* **Goal of the exercise**
Copy out every line of text from the records below word for word, leaving out the picture markers.

* **Provided records**
☆ ☆ ☆

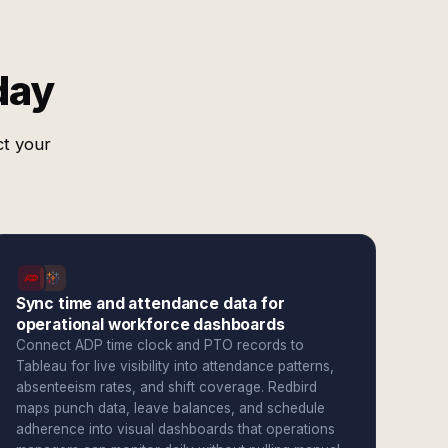
day
ct your
Sync time and attendance data for
operational workforce dashboards
Connect ADP time clock and PTO records to
Tableau for live visibility into attendance patterns,
absenteeism rates, and shift coverage. Redbird
maps punch data, leave balances, and schedule
adherence into visual dashboards that operations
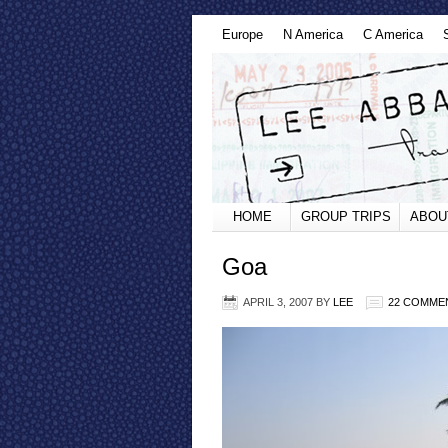
Europe
N America
C America
HOME
GROUP TRIPS
ABOU
Goa
APRIL 3, 2007
BY
LEE
22 COMME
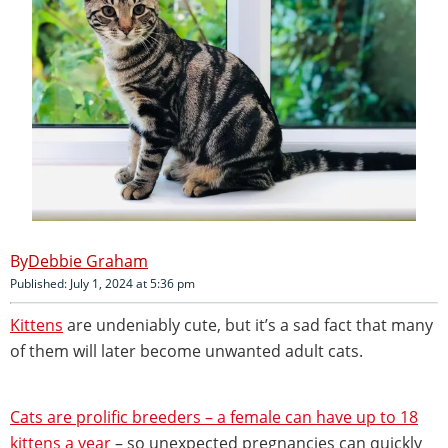
Debbie Graham
Published: July 1, 2024 at 5:36 pm
Kittens
are undeniably cute, but it’s a sad fact that many
of them will later become unwanted adult cats.
Cats are prolific breeders – a female can have up to 18
kittens a year
– so unexpected pregnancies can quickly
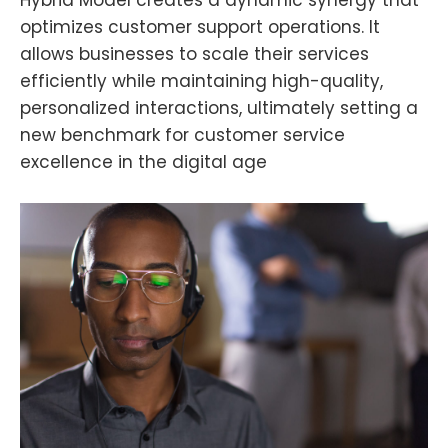
optimizes customer support operations. It
allows businesses to scale their services
efficiently while maintaining high-quality,
personalized interactions, ultimately setting a
new benchmark for customer service
excellence in the digital age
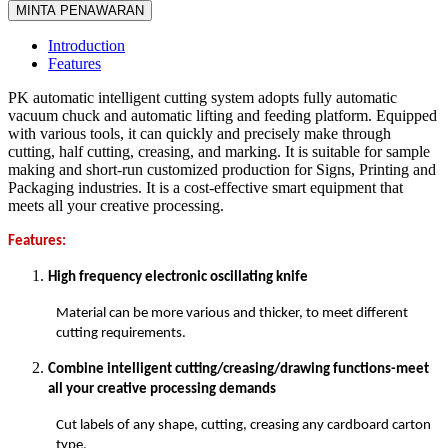
MINTA PENAWARAN
Introduction
Features
PK automatic intelligent cutting system adopts fully automatic
vacuum chuck and automatic lifting and feeding platform. Equipped
with various tools, it can quickly and precisely make through
cutting, half cutting, creasing, and marking. It is suitable for sample
making and short-run customized production for Signs, Printing and
Packaging industries. It is a cost-effective smart equipment that
meets all your creative processing.
Features:
High frequency electronic oscillating knife
Material can be more various and thicker, to meet different
cutting requirements.
Combine intelligent cutting/creasing/drawing functions-meet
all your creative processing demands
Cut labels of any shape, cutting, creasing any cardboard carton
type.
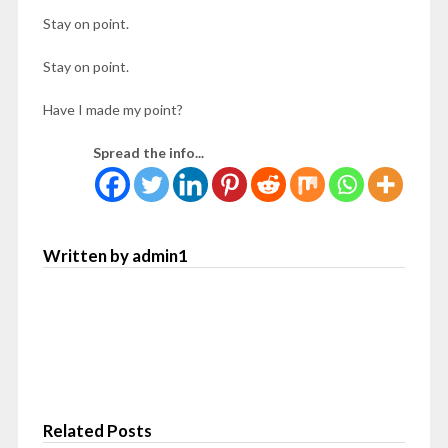
Stay on point.
Stay on point.
Have I made my point?
Spread the info...
Written by admin1
Related Posts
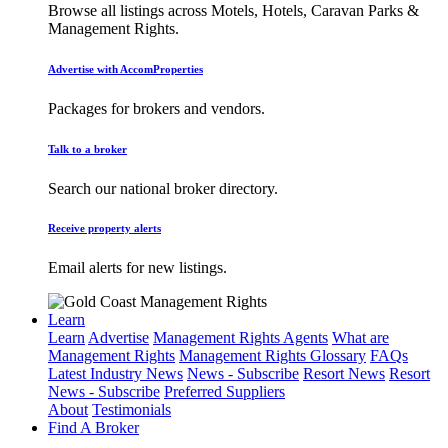
Browse all listings across Motels, Hotels, Caravan Parks &
Management Rights.
Advertise with AccomProperties
Packages for brokers and vendors.
Talk to a broker
Search our national broker directory.
Receive property alerts
Email alerts for new listings.
Learn
Learn
Advertise
Management Rights Agents
What are
Management Rights
Management Rights Glossary
FAQs
Latest Industry News
News - Subscribe
Resort News
Resort
News - Subscribe
Preferred Suppliers
About
Testimonials
Find A Broker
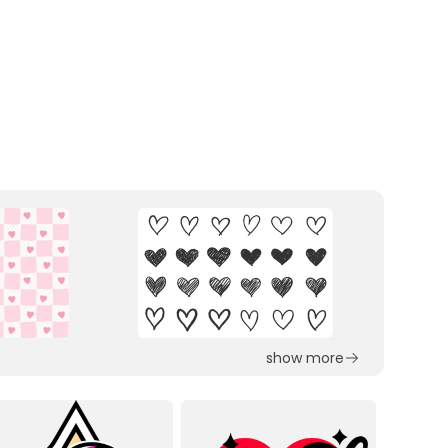
show more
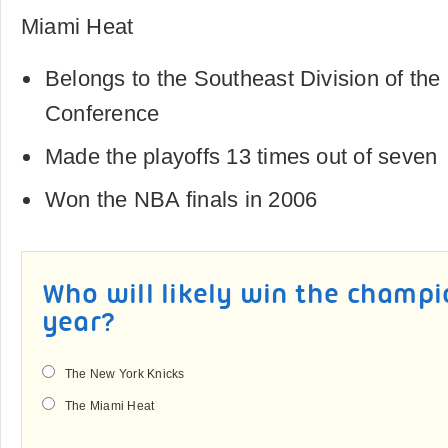
Miami Heat
Belongs to the Southeast Division of th
Conference
Made the playoffs 13 times out of seven
Won the NBA finals in 2006
Who will likely win the champi
year?
The New York Knicks
The Miami Heat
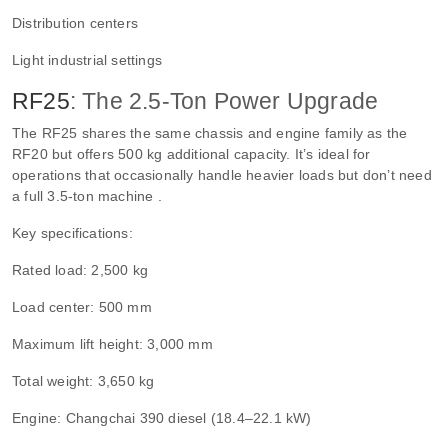
Distribution centers
Light industrial settings
RF25
: The 2.5-Ton Power Upgrade
The RF25 shares the same chassis and engine family as the
RF20 but offers 500 kg additional capacity. It’s ideal for
operations that occasionally handle heavier loads but don’t need
a full 3.5-ton machine .
Key specifications:
Rated load: 2,500 kg
Load center: 500 mm
Maximum lift height: 3,000 mm
Total weight: 3,650 kg
Engine: Changchai 390 diesel (18.4–22.1 kW)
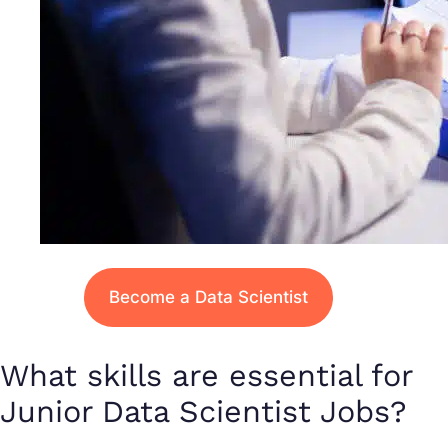
Become a Data Scientist
What skills are essential for
Junior Data Scientist Jobs?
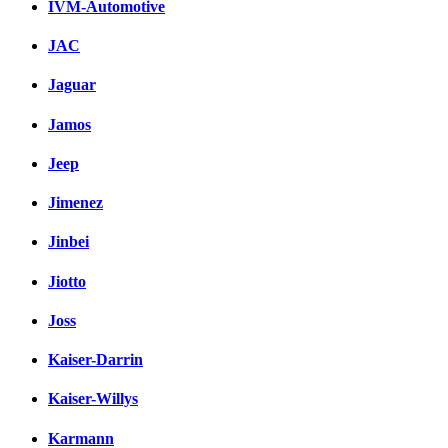
IVM-Automotive
JAC
Jaguar
Jamos
Jeep
Jimenez
Jinbei
Jiotto
Joss
Kaiser-Darrin
Kaiser-Willys
Karmann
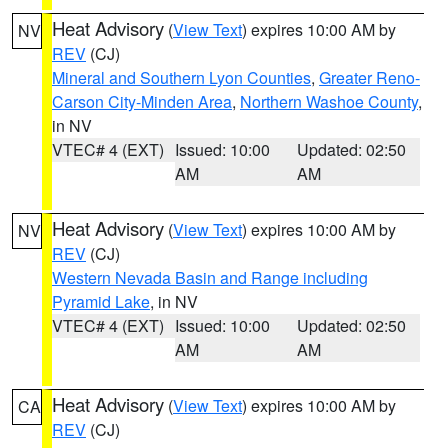
Heat Advisory
(
View Text
) expires 10:00 AM by
NV
REV
(CJ)
Mineral and Southern Lyon Counties
,
Greater Reno-
Carson City-Minden Area
,
Northern Washoe County
,
in NV
VTEC# 4 (EXT)
Issued: 10:00
Updated: 02:50
AM
AM
Heat Advisory
(
View Text
) expires 10:00 AM by
NV
REV
(CJ)
Western Nevada Basin and Range including
Pyramid Lake
, in NV
VTEC# 4 (EXT)
Issued: 10:00
Updated: 02:50
AM
AM
Heat Advisory
(
View Text
) expires 10:00 AM by
CA
REV
(CJ)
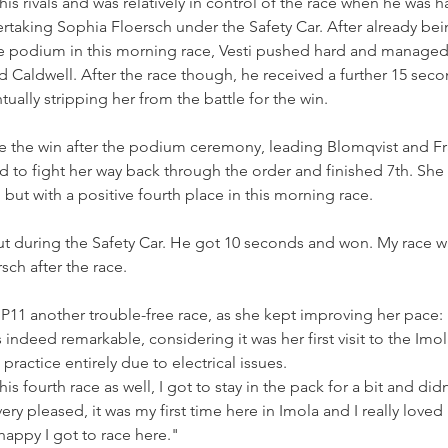
is rivals and was relatively in control of the race when he was 
ertaking Sophia Floersch under the Safety Car. After already b
he podium in this morning race, Vesti pushed hard and managed 
Caldwell. After the race though, he received a further 15 secon
ually stripping her from the battle for the win.
e the win after the podium ceremony, leading Blomqvist and Fr
 to fight her way back through the order and finished 7th. She 
e, but with a positive fourth place in this morning race.
t during the Safety Car. He got 10 seconds and won. My race w
rsch after the race.
 P11 another trouble-free race, as she kept improving her pace:
 indeed remarkable, considering it was her first visit to the Imol
ractice entirely due to electrical issues.
is fourth race as well, I got to stay in the pack for a bit and did
ery pleased, it was my first time here in Imola and I really loved it.
happy I got to race here."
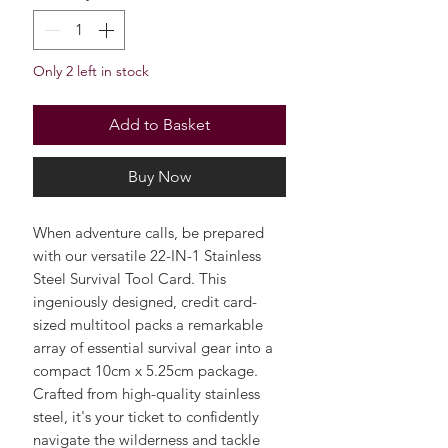
Quantity
*
Only 2 left in stock
Add to Basket
Buy Now
When adventure calls, be prepared
with our versatile 22-IN-1 Stainless
Steel Survival Tool Card. This
ingeniously designed, credit card-
sized multitool packs a remarkable
array of essential survival gear into a
compact 10cm x 5.25cm package.
Crafted from high-quality stainless
steel, it's your ticket to confidently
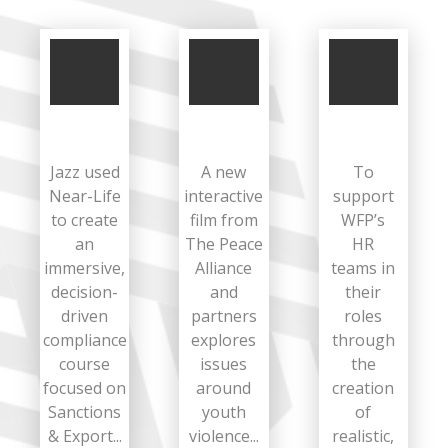
Jazz used
A new
To
Near-Life
interactive
support
to create
film from
WFP’s
an
The Peace
HR
immersive,
Alliance
teams in
decision-
and
their
driven
partners
roles
compliance
explores
through
course
issues
the
focused on
around
creation
Sanctions
youth
of
& Export...
violence...
realistic,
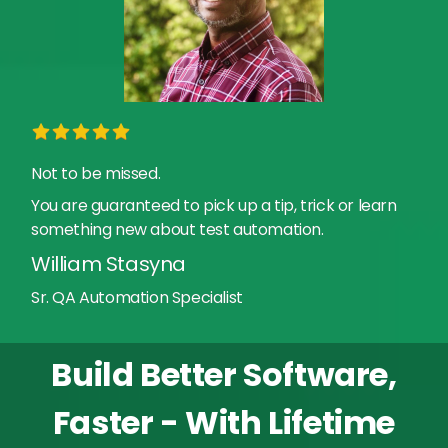
Not to be missed.
You are guaranteed to pick up a tip, trick or learn
something new about test automation.
William Stasyna
Sr. QA Automation Specialist
Build Better Software,
Faster - With Lifetime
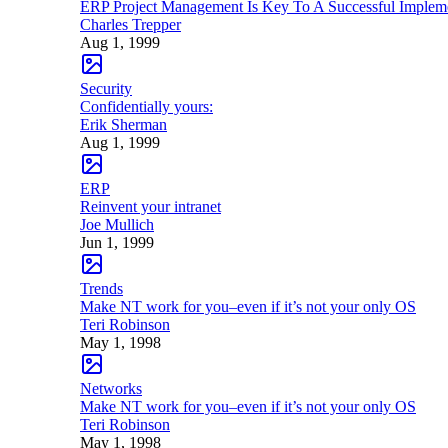
ERP Project Management Is Key To A Successful Implem
Charles Trepper
Aug 1, 1999
Security
Confidentially yours:
Erik Sherman
Aug 1, 1999
ERP
Reinvent your intranet
Joe Mullich
Jun 1, 1999
Trends
Make NT work for you–even if it’s not your only OS
Teri Robinson
May 1, 1998
Networks
Make NT work for you–even if it’s not your only OS
Teri Robinson
May 1, 1998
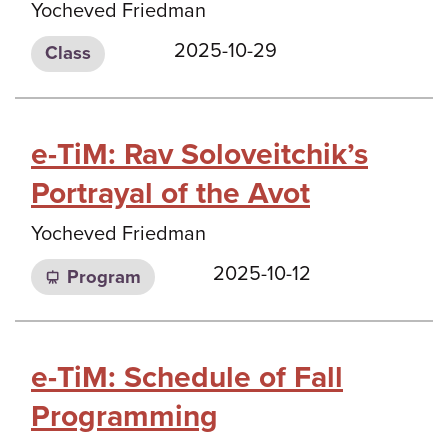
Yocheved Friedman
2025-10-29
Class
e-TiM: Rav Soloveitchik’s
Portrayal of the Avot
Yocheved Friedman
2025-10-12
Program
e-TiM: Schedule of Fall
Programming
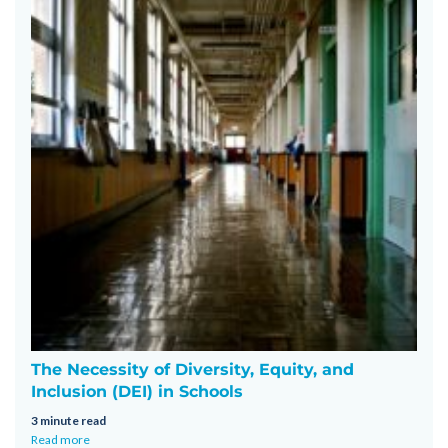
The Necessity of Diversity, Equity, and
Inclusion (DEI) in Schools
3 minute read
Read more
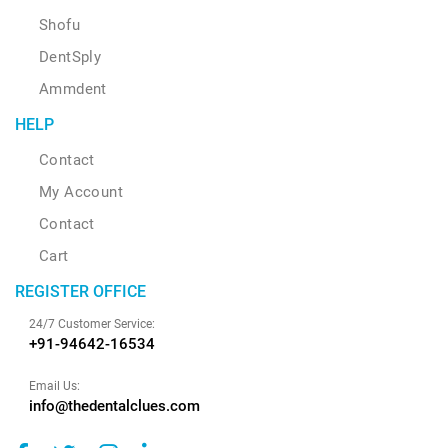
Shofu
DentSply
Ammdent
HELP
Contact
My Account
Contact
Cart
REGISTER OFFICE
24/7 Customer Service:
+91-94642-16534
Email Us:
info@thedentalclues.com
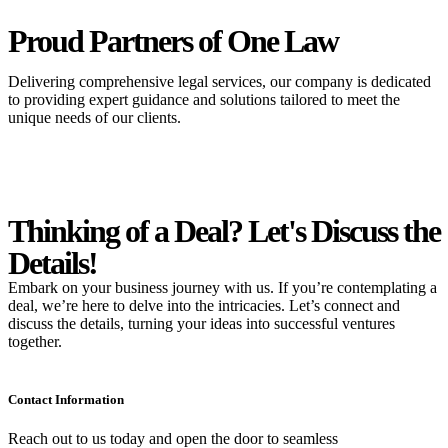
Proud Partners
of One Law
Delivering comprehensive legal services, our company is dedicated
to providing expert guidance and solutions tailored to meet the
unique needs of our clients.
Thinking of a Deal?
Let's Discuss
the
Details!
Embark on your business journey with us. If you’re contemplating a
deal, we’re here to delve into the intricacies. Let’s connect and
discuss the details, turning your ideas into successful ventures
together.
Contact Information
Reach out to us today and open the door to seamless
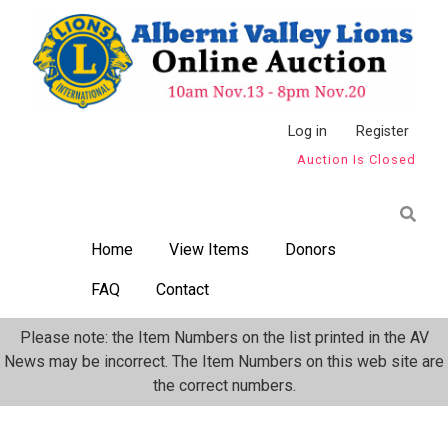
Skip
to
main
content
Anonymous
Log in
Register
Auction Is Closed
User
Menu
Home
View Items
Donors
FAQ
Contact
Please note: the Item Numbers on the list printed in the AV
News may be incorrect. The Item Numbers on this web site are
the correct numbers.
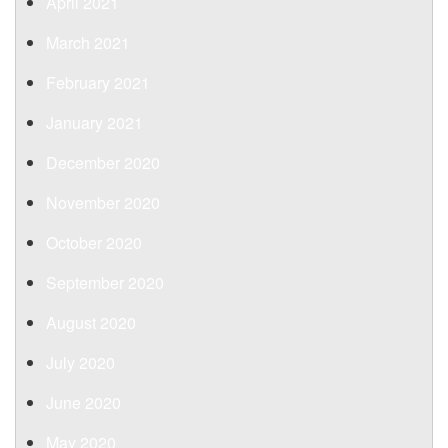
April 2021
March 2021
February 2021
January 2021
December 2020
November 2020
October 2020
September 2020
August 2020
July 2020
June 2020
May 2020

☆ ☆ ☆

* **Result**
day
ct your
Sync time and attendance data for
operational workforce dashboards
Connect ADP time clock and PTO records to
Tableau for live visibility into attendance patterns,
absenteeism rates, and shift coverage. Redbird
maps punch data, leave balances, and schedule
adherence into visual dashboards that operations
Europe
N America
C America
HOME
GROUP TRIPS
ABOU
Goa
APRIL 3, 2007
BY
LEE
22 COMME
Debbie Graham
Published: July 1, 2024 at 5:36 pm
Kittens
are undeniably cute, but it’s a sad fact that many
of them will later become unwanted adult cats.
Cats are prolific breeders – a female can have up to 18
kittens a year
– so unexpected pregnancies can quickly
optimizes customer support operations. It
allows businesses to scale their services
efficiently while maintaining high-quality,
personalized interactions, ultimately setting a
new benchmark for customer service
excellence in the digital age
MINTA PENAWARAN
Introduction
Features
PK automatic intelligent cutting system adopts fully automatic
vacuum chuck and automatic lifting and feeding platform. Equipped
with various tools, it can quickly and precisely make through
cutting, half cutting, creasing, and marking. It is suitable for sample
making and short-run customized production for Signs, Printing and
Packaging industries. It is a cost-effective smart equipment that
meets all your creative processing.
Features:
High frequency electronic oscillating knife
Material can be more various and thicker, to meet different
cutting requirements.
Combine intelligent cutting/creasing/drawing functions-meet
all your creative processing demands
Cut labels of any shape, cutting, creasing any cardboard carton
type.
Stay on point.
Stay on point.
Have I made my point?
Spread the info...
Written by admin1
Related Posts
Browse all listings across Motels, Hotels, Caravan Parks &
Management Rights.
Advertise with AccomProperties
Packages for brokers and vendors.
Talk to a broker
Search our national broker directory.
Receive property alerts
Email alerts for new listings.
Learn
Learn
Advertise
Management Rights Agents
What are
Management Rights
Management Rights Glossary
FAQs
Latest Industry News
News - Subscribe
Resort News
Resort
News - Subscribe
Preferred Suppliers
About
Testimonials
Find A Broker
show more
Miami Heat
Belongs to the Southeast Division of th
Conference
Made the playoffs 13 times out of seven
Won the NBA finals in 2006
Who will likely win the champi
year?
The New York Knicks
The Miami Heat
Distribution centers
Light industrial settings
RF25
: The 2.5-Ton Power Upgrade
The RF25 shares the same chassis and engine family as the
RF20 but offers 500 kg additional capacity. It’s ideal for
operations that occasionally handle heavier loads but don’t need
a full 3.5-ton machine .
Key specifications:
Rated load: 2,500 kg
Load center: 500 mm
Maximum lift height: 3,000 mm
Total weight: 3,650 kg
Engine: Changchai 390 diesel (18.4–22.1 kW)
Become a Data Scientist
What skills are essential for
Junior Data Scientist Jobs?
IVM-Automotive
JAC
Jaguar
Jamos
Jeep
Jimenez
Jinbei
Jiotto
Joss
Kaiser-Darrin
Kaiser-Willys
Karmann
Heat Advisory
(
View Text
) expires 10:00 AM by
NV
REV
(CJ)
Mineral and Southern Lyon Counties
,
Greater Reno-
Carson City-Minden Area
,
Northern Washoe County
,
in NV
VTEC# 4 (EXT)
Issued: 10:00
Updated: 02:50
AM
AM
Heat Advisory
(
View Text
) expires 10:00 AM by
NV
REV
(CJ)
Western Nevada Basin and Range including
Pyramid Lake
, in NV
VTEC# 4 (EXT)
Issued: 10:00
Updated: 02:50
AM
AM
Heat Advisory
(
View Text
) expires 10:00 AM by
CA
REV
(CJ)
is rivals and was relatively in control of the race when he was 
ertaking Sophia Floersch under the Safety Car. After already b
he podium in this morning race, Vesti pushed hard and managed 
Caldwell. After the race though, he received a further 15 secon
ually stripping her from the battle for the win.
e the win after the podium ceremony, leading Blomqvist and Fr
 to fight her way back through the order and finished 7th. She 
e, but with a positive fourth place in this morning race.
t during the Safety Car. He got 10 seconds and won. My race w
rsch after the race.
 P11 another trouble-free race, as she kept improving her pace:
 indeed remarkable, considering it was her first visit to the Imol
ractice entirely due to electrical issues.
is fourth race as well, I got to stay in the pack for a bit and did
ery pleased, it was my first time here in Imola and I really loved it.
happy I got to race here."
Quantity
*
Only 2 left in stock
Add to Basket
Buy Now
When adventure calls, be prepared
with our versatile 22-IN-1 Stainless
Steel Survival Tool Card. This
ingeniously designed, credit card-
sized multitool packs a remarkable
array of essential survival gear into a
compact 10cm x 5.25cm package.
Crafted from high-quality stainless
steel, it's your ticket to confidently
Jazz used
A new
To
Near-Life
interactive
support
to create
film from
WFP’s
an
The Peace
HR
immersive,
Alliance
teams in
decision-
and
their
driven
partners
roles
compliance
explores
through
course
issues
the
focused on
around
creation
Sanctions
youth
of
& Export...
violence...
realistic,
Not to be missed.
You are guaranteed to pick up a tip, trick or learn
something new about test automation.
William Stasyna
Sr. QA Automation Specialist
Build Better Software,
Faster - With Lifetime
ERP Project Management Is Key To A Successful Implem
Charles Trepper
Aug 1, 1999
Security
Confidentially yours:
Erik Sherman
Aug 1, 1999
ERP
Reinvent your intranet
Joe Mullich
Jun 1, 1999
Trends
Make NT work for you–even if it’s not your only OS
Teri Robinson
May 1, 1998
Networks
Make NT work for you–even if it’s not your only OS
Teri Robinson
May 1, 1998
Yocheved Friedman
2025-10-29
Class
e-TiM: Rav Soloveitchik’s
Portrayal of the Avot
Yocheved Friedman
2025-10-12
Program
e-TiM: Schedule of Fall
Programming
The Necessity of Diversity, Equity, and
Inclusion (DEI) in Schools
3 minute read
Read more
Shofu
DentSply
Ammdent
HELP
Contact
My Account
Contact
Cart
REGISTER OFFICE
24/7 Customer Service:
+91-94642-16534
Email Us:
info@thedentalclues.com
Proud Partners
of One Law
Delivering comprehensive legal services, our company is dedicated
to providing expert guidance and solutions tailored to meet the
unique needs of our clients.
Thinking of a Deal?
Let's Discuss
the
Details!
Embark on your business journey with us. If you’re contemplating a
deal, we’re here to delve into the intricacies. Let’s connect and
discuss the details, turning your ideas into successful ventures
together.
Contact Information
Reach out to us today and open the door to seamless
Skip
to
main
content
Anonymous
Log in
Register
Auction Is Closed
User
Menu
Home
View Items
Donors
FAQ
Contact
Please note: the Item Numbers on the list printed in the AV
News may be incorrect. The Item Numbers on this web site are
the correct numbers.
April 2021
March 2021
February 2021
January 2021
December 2020
November 2020
October 2020
September 2020
August 2020
July 2020
June 2020
May 2020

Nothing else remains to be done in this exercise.